A number of people have asked me what it takes to make it in data analytics. This is a tough question because often the answer is more a function of where you’re going to be working and what will be expected of you in your role. Some companies believe that a Data Analyst should be wholly responsible for an analytics project from soup to nuts (or in this case, from need identification to detailed strategy). Others have some resources doing the requirements gathering, others pulling queries, others using the results of those queries for analysis, and still other people reviewing the analysis to arrive at a strategy.
Regardless of where in the expectation spectrum your situation falls, here are some rules that I’ve mapped out along with my team to lay the groundworks for a good analyst.
Rule #0: Know Thy Data
I mean intimately know your data. This is the foundation for any good analyst. If you don’t know what you’re looking at, you’ll never be able to find what you’re looking for. Maybe more importantly, you have to know the data so you know where to avoid the pitfalls that you might otherwise stumble into.
Rule #1: No Dying
This applies to you, your queries, your servers, your computer, your pet… take your pick. Dying is unhelpful when you’re trying to do analysis and tends to distract others. It is therefore forbidden.
Rule #2: In Case Rule #1 is Violated, Double Tap
Straight out of Zombieland, ensure that anyone who has violated Rule #1 is no longer a danger. They deserve it anyway.
Rule #3: Know Thy Code
Hand-in-hand with Rule #0, this is absolutely crucial to being a good analyst. You have to know what your code is doing to the data in order to appropriately identify any possible SNAFUs along the way. This includes:
- Knowing at least a good chunk of the code that got the data into your hands
- Knowing the code you’re using to query the data
- Knowing the code used for any data transformations
- Knowing the code and algorithms behind any analysis you intend to perform
Violations of this rule are pretty egregious and very difficult to recover from.
Rule #4: We Do Not Talk about Rule #4
While this is indeed a reference to Fight Club, it is also used in place of whatever project it is that will haunt you to the end of your days. This is the project that you thought you’d finished… except the fix didn’t work… and the system blew up (violating Rule #1)… and the data had to be adjusted manually… and… and… and…

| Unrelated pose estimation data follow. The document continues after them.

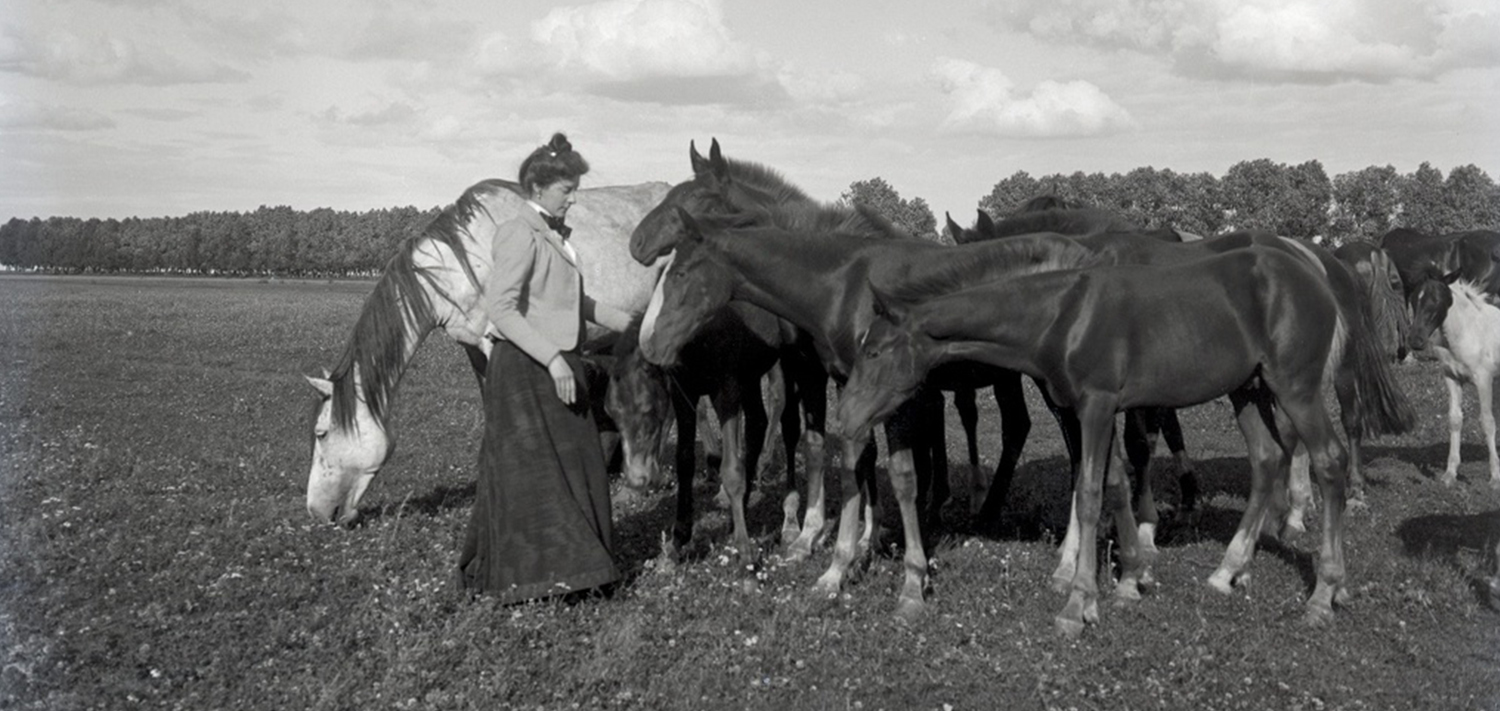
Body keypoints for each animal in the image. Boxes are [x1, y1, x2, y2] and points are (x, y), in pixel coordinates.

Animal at [846, 247, 1362, 636]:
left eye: (875, 351)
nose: (845, 419)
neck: (1062, 316)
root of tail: (1318, 279)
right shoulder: (1091, 413)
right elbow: (1114, 485)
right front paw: (1129, 579)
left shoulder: (1095, 406)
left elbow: (1091, 493)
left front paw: (1078, 606)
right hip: (1248, 389)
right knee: (1267, 458)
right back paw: (1228, 571)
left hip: (1295, 387)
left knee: (1329, 460)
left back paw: (1325, 593)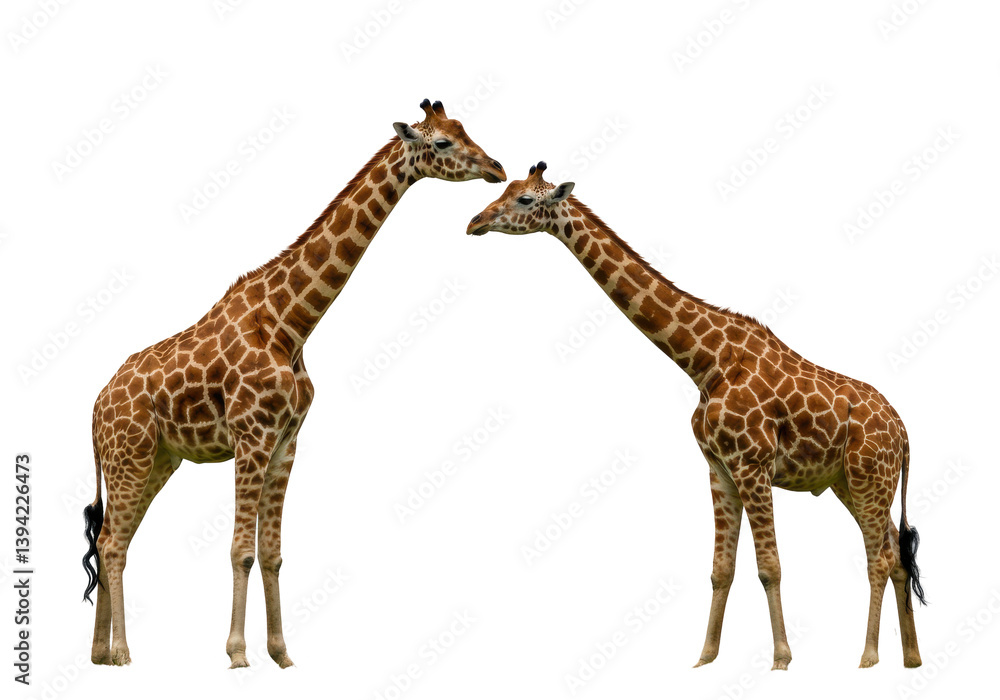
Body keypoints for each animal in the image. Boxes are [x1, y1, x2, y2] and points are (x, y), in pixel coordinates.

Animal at [81, 99, 506, 669]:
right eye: (441, 142)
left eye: (466, 131)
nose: (497, 168)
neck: (291, 323)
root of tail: (95, 408)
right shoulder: (251, 437)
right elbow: (240, 550)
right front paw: (238, 654)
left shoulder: (286, 442)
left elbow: (272, 554)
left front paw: (282, 654)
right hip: (130, 455)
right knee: (111, 542)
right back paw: (124, 652)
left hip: (157, 459)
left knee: (112, 537)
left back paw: (99, 654)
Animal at [467, 162, 925, 670]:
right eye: (506, 189)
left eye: (526, 199)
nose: (474, 222)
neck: (704, 362)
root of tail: (905, 433)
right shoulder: (718, 467)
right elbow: (720, 569)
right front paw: (704, 658)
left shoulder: (752, 465)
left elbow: (769, 567)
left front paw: (781, 659)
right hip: (852, 481)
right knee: (896, 552)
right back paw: (911, 657)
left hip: (869, 477)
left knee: (878, 557)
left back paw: (868, 657)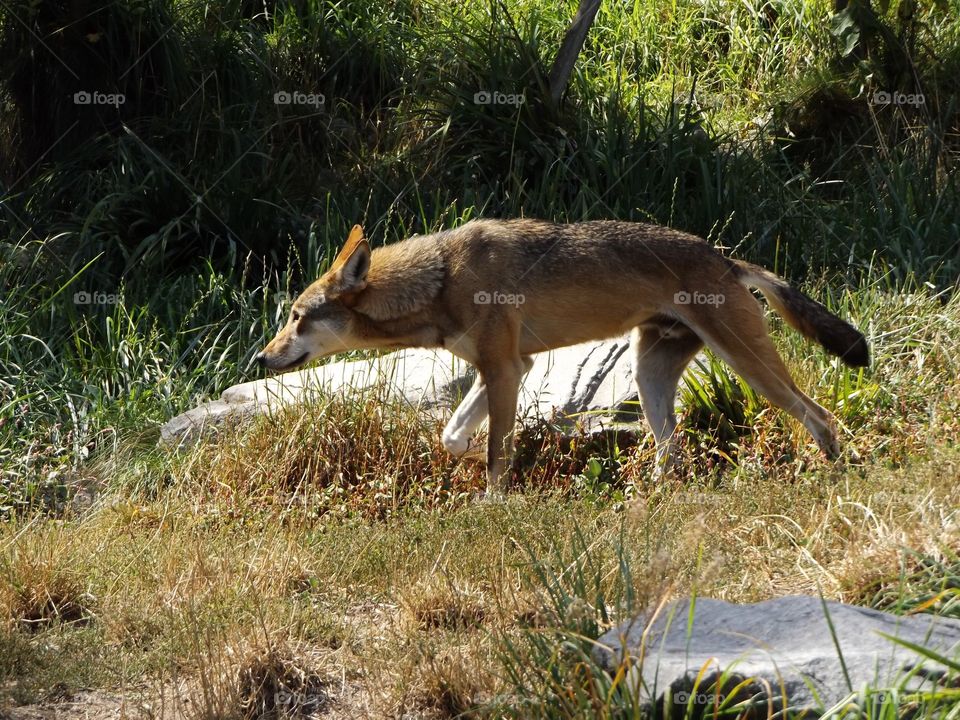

Rule #5: Know Thy Data Types
Technically, this one came about as an evolution of a reduced statement: Timestamp != Date. More than any other data type, temporal data types seem to be the most troublesome. I once did an enormous amount of work on a statistical analysis with a date field improperly cast as text. Hundreds of hours of work down the drain because I wasn’t aware that the data was stored in an incorrect data type. The same holds true of trying to aggregate numbers stored as text, or casting integers as dates… the list goes on. Knowing what data type you have and what it should be (and, ideally, how to cast it appropriately from one to the other as needed) is an invaluable skill.
Rule #6: Apples + Oranges = Pear-Shaped
The dangers of comparing apples to oranges are numerous (obviously, since this rule comes with its own saying). Mixing data types, time periods, member groups, or many other types of data or summaries can create results that *should* make no sense… except that people will assume you’ve followed this rule and try to read into these results. This tends to lead to erroneous conclusions and faulty strategies that can cost quite a bit to the client/company.
Rule #7: Tables are Fragile. Do Not Drop!
OK, this isn’t really a hard and fast rule. There are many times when you want to drop a table (or, more precisely, when you should be dealing with temporary tables and not cluttering up the storage drives with tables that then need to be dropped). Most of the time, it is imprudent to drop a table, especially if you are in violation of Rule #0. There have been plenty of times when I’ve seen tables dropped that then required hours or even days worth of rework to recover. If you’re smart about it, you ought to have backups of tables this important (and difficult to re-create) so that you can avoid the additional work to get back, but I’ve seen backups fail as well. Best to follow the rules.